Sunday, September 30, 2012

A Half-Baked Self-Analysis of a Checkered Past



I've written briefly about my break-up with The Lion King, a beloved movie from my childhood that I just can't  love for itself anymore, though I also can't bring myself to hate it. It's because I can't swallow the film's support of ironclad hierarchy, one in which everyone has their place and those who try to change it are evil or misguided. I also find the handling of Simba's exile unconvincing in a few ways, and the easy diffusion of Scar as a threat once he becomes ruler to also be disappointing.

Which just leaves me wondering why the hell I loved it so much as a kid. I've decided I'll never know for sure, but that doesn't prevent me from thinking about it. The strongest thought was that I interpreted Scar and the hyenas as positive anti-authoritarian characters, and having decided, by age ten, that I liked characters who defied authority, I latched onto them as fellow aliens. In my mind, Scar was "snarky" and thumbed his nose at royal pretentions. The hyenas were (not literal) underdogs who had been treated unfairly and were looking for a better lot in life, and they also were "snarky" and didn't give a shit about authority.

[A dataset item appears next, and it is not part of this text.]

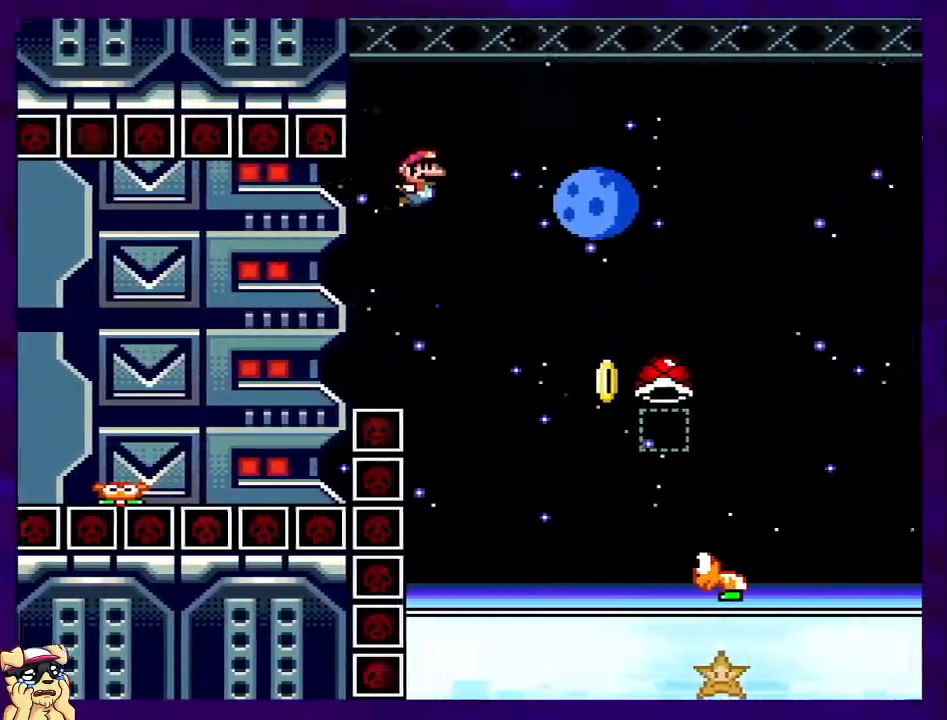
{"buttons": ["B", "X", "DPAD_RIGHT"], "events": [[17, "B", "up"], [50, "X", "up"], [484, "B", "down"], [484, "X", "down"]]}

If it really was the way I looked at those characters in the past, it's impossible for me to do it now. I look at those characters now and all I can see are the ways they support the "real" messages of the film. Scar is an idiot, and most emphatically not a saviour of the downtrodden, but one who uses them for his own ends. He can scheme his way to the top but isn't smart enough to be an effective villain once he gets there.

The hyenas are also not meant to be oppressed in any way. Their desire for food is because they are gluttonous rather than starving, and according to the rules of the narrative, they "deserve" to be kept out because if they don't, it'll fuck everything up. They're also too stupid to realize when they're being manipulated, and not intended to be worthy of sympathy for it. All four characters are anti-authority, but negatively so. Their refusal to stay in their pre-ordained roles is why they are villains.

I know part of the beauty of fiction is seeing characters in different ways, finding emotional resonance that the creators may not have intended. I still believe that, and there are times when I balance my feelings towards a character with the knowledge that these reactions were not intended by the writers. However, in this case, I can't see the Lion King characters as anything but what I believe they were intended to be, with no other emotions in the way.

I just cringe to imagine the Lion King villains being spun for any kind of progressive interpretation, because I see them as so strongly the opposite of that, so obviously meant to show why defying authority/order is a bad thing, that I can't connect with the characters on any other level anymore. They're not competent, they're not "right", and they don't care about each other. Something's just gotten screwed up in the last eighteen years.